In Foreign Affairs, Henry Farrell and Martha Finnemore argue that, as a result of whistleblowing, the US is “no longer able to rely on easy hypocrisy in our foreign policy. “Secrecy can be defended as a policy in a democracy. Blatant hypocrisy is a tougher sell. Voters accept that they cannot know everything that their government does, but they do not like being lied to.”

Note: The link is behind a paywall, but Digby has an excerpt and thoughts up, as does Farrell in the Washington Post. This also reminds me of Neal Stephenson’s Neo-Victorians in The Diamond Age, which I presume is the tack a defender of our obvious diplomatic double-standards would take: “That we occasionally violate our own stated moral code…does not imply that we are insincere in espousing that code.”

The Neverending Shutdown.

“[W]ith recovery still perilously weak in 2010, the obvious response would have been a second dose of stimulus spending. But the political world was already moving in the opposite direction…In the end, for reasons both political and ideological, Obama decided that he needed to demonstrate that he took the deficit seriously, and in his 2010 State of the Union address he did just that…The Beltway establishment may have applauded Obama’s pivot to the deficit, but much of the economic community saw it as nothing short of a debacle.”

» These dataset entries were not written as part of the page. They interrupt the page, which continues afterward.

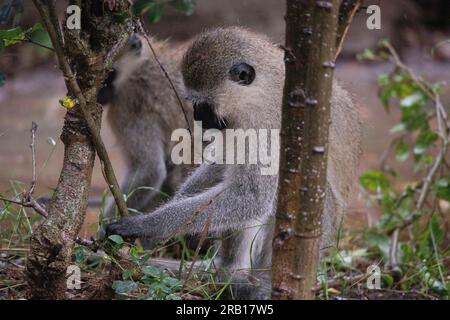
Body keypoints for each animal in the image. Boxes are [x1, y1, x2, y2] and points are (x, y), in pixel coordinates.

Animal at [106, 26, 362, 298]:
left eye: (203, 104)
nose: (197, 117)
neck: (261, 92)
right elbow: (223, 161)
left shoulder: (265, 122)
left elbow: (250, 195)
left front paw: (146, 225)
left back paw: (237, 276)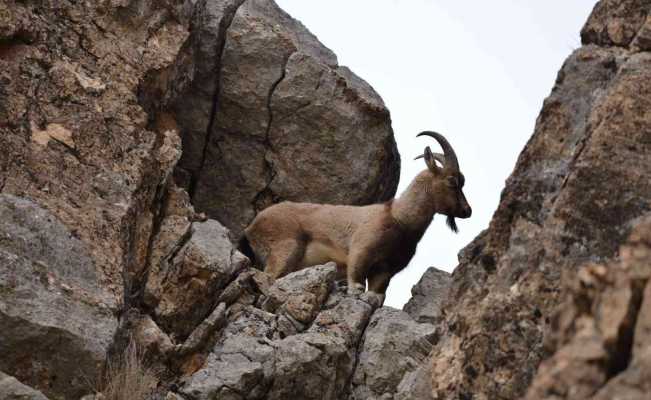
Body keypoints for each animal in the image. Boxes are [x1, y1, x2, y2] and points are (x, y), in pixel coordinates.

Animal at [242, 133, 472, 298]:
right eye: (452, 181)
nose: (467, 211)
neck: (399, 219)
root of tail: (251, 227)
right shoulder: (361, 252)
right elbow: (356, 281)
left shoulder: (384, 271)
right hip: (285, 248)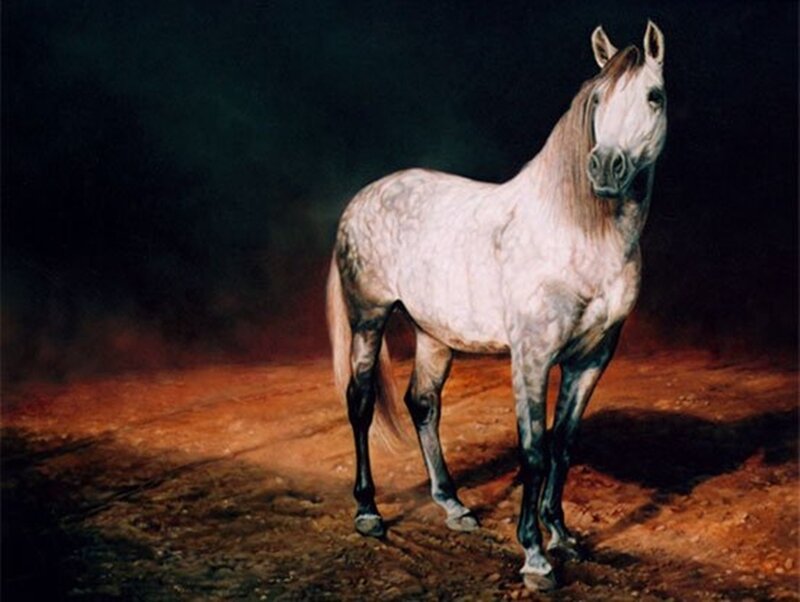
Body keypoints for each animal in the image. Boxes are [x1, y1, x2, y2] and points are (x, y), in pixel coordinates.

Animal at [326, 21, 667, 591]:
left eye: (654, 96)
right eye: (597, 99)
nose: (604, 167)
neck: (579, 232)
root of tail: (363, 197)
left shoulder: (591, 359)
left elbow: (562, 445)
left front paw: (562, 536)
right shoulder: (531, 355)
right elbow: (532, 450)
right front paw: (535, 557)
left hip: (434, 334)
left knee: (423, 404)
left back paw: (453, 506)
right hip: (369, 320)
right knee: (361, 402)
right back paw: (368, 512)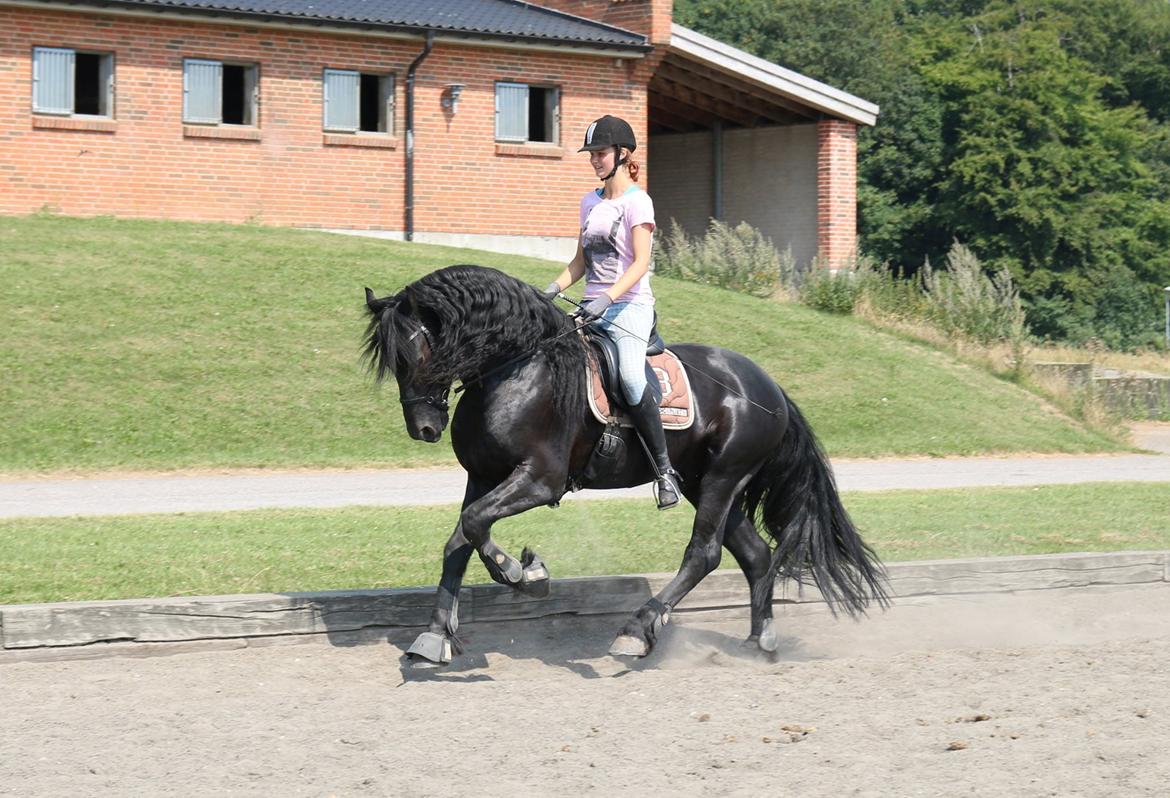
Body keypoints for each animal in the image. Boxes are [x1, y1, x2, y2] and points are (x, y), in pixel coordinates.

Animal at [365, 264, 884, 659]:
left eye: (414, 354)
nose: (423, 429)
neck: (517, 369)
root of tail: (768, 385)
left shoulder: (540, 480)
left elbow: (476, 526)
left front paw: (525, 573)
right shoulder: (482, 476)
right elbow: (460, 540)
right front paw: (435, 634)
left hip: (724, 477)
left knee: (704, 553)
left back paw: (636, 632)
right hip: (706, 482)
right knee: (754, 555)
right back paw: (760, 640)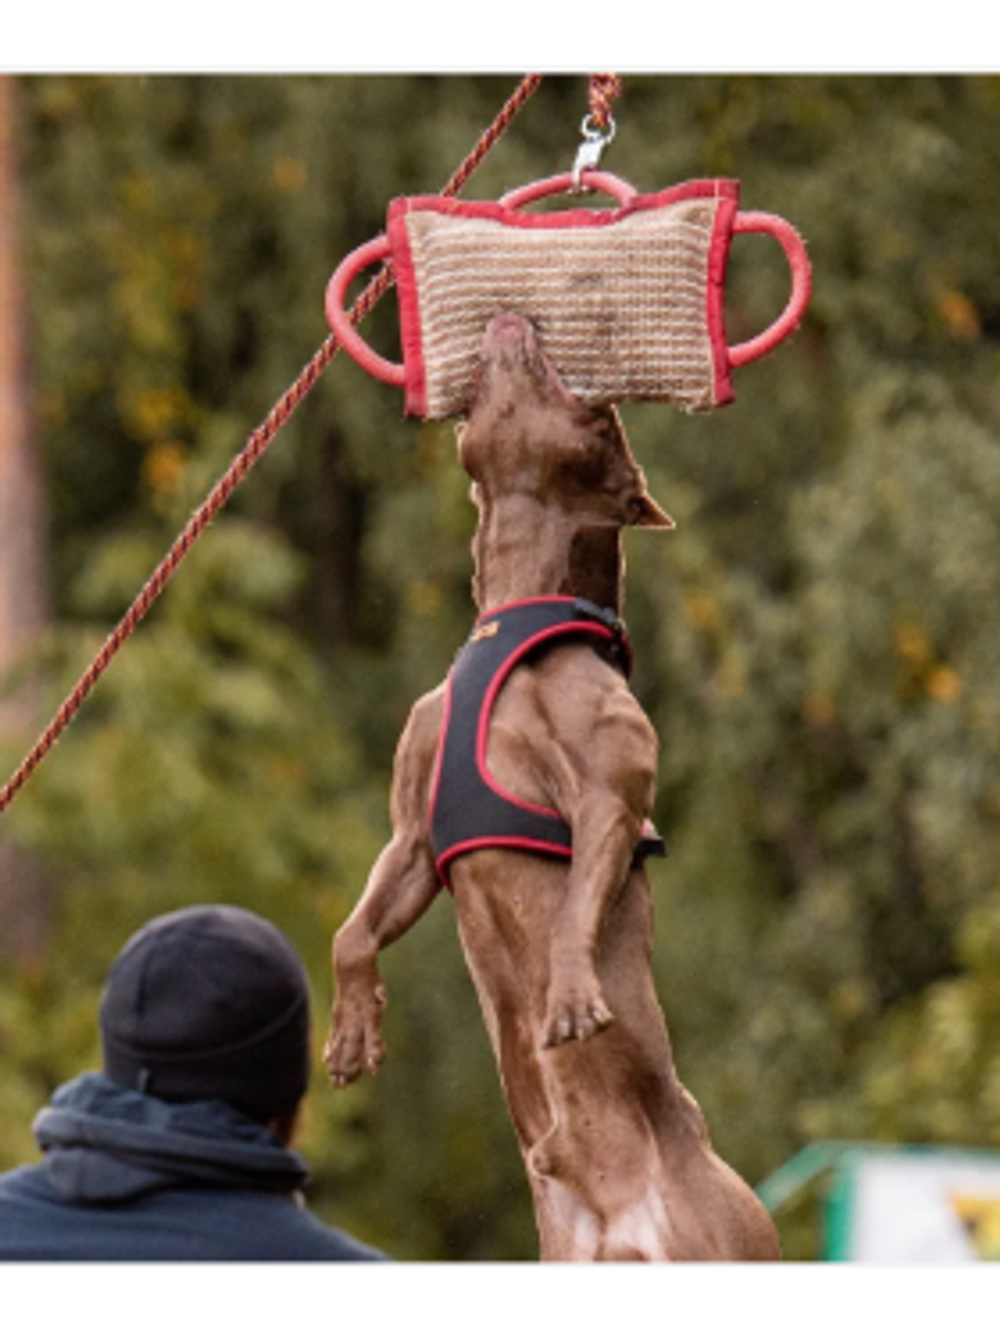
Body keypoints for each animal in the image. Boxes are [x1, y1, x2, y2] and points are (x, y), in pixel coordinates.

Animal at [326, 309, 782, 1257]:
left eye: (603, 420)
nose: (514, 319)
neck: (517, 613)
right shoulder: (411, 840)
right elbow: (353, 932)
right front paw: (352, 1032)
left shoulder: (608, 798)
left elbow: (577, 909)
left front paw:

It’s the Austerity, Stupid: In Mother Jones, Kevin Drum surveys the rise of deficit hysteria in the Beltway over the past several years, with particular attention paid to the Reinhart-Rogoff debacle. “It’s not as if we needed the skills of Nostradamus to predict the consequences of austerity. It’s pretty much textbook economics.” (Rhino via here.)

“It was an awful time. Federal employees had to take unpaid furlough days. Beneficiaries were thrown off of federal programs. Courthouses had to be sold. Federal agencies like the FBI, the Food and Drug Administration, and the National Institutes of Health strained to meet commitments, leading to more crime, more outbreaks of disease and less basic research, among other horrors. This may sound like a description of the recent government shutdown, which ended October 16. But this describes the fallout from sequestration, the across-the-board cuts to discretionary spending that took effect March 1—arbitrary reductions that closely parallel the effects of the shutdown.”

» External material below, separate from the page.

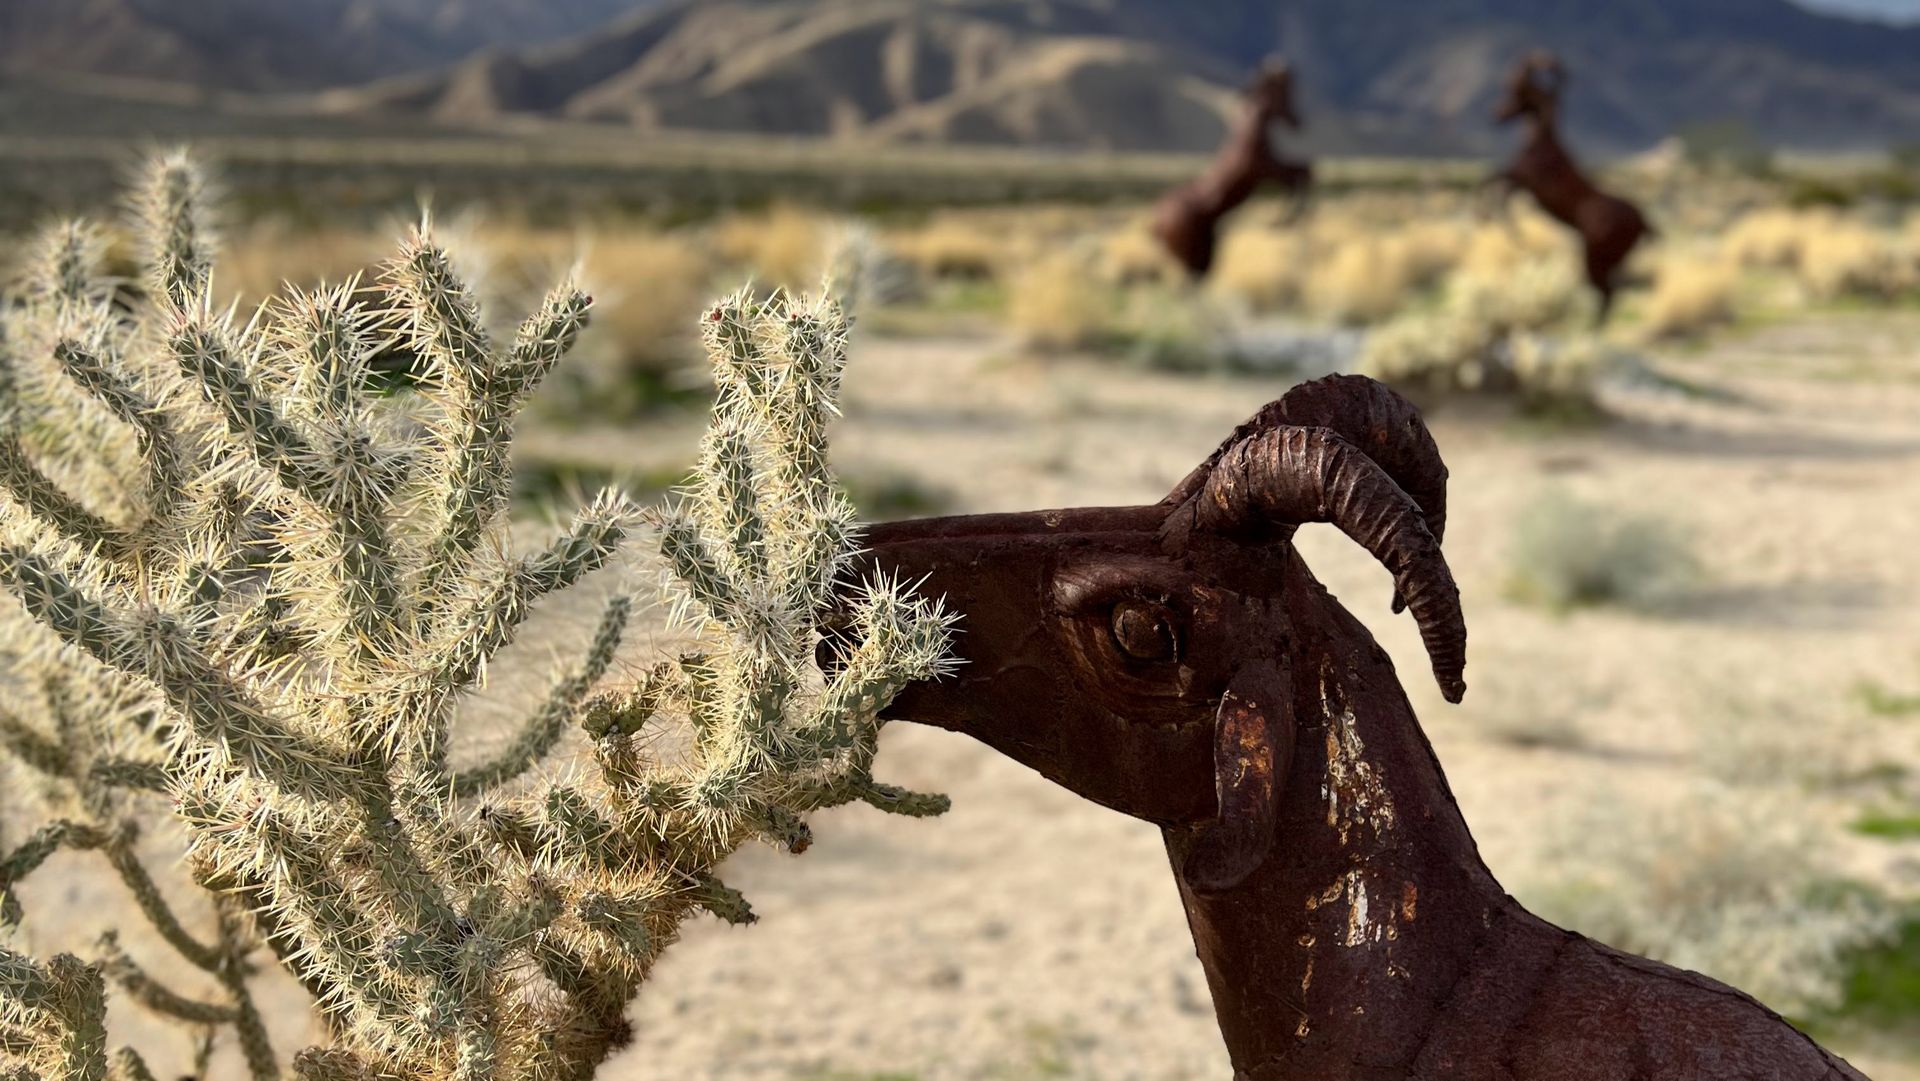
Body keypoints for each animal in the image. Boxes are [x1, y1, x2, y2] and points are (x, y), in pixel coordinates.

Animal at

Meanwhile, as David Dayen recently noted in The New Republic, the deficit witchhunt is continuing to wreak havoc across America, in the form of the sequestration budget. “Sequestration and artificial spending caps have become the new normal, and it’s redefining the role of government, rolling back the ambitions of the past, and constraining needed investments in the future. So let’s call it what it is: a government shutdown that’s infinitely worse than the one that just ended.”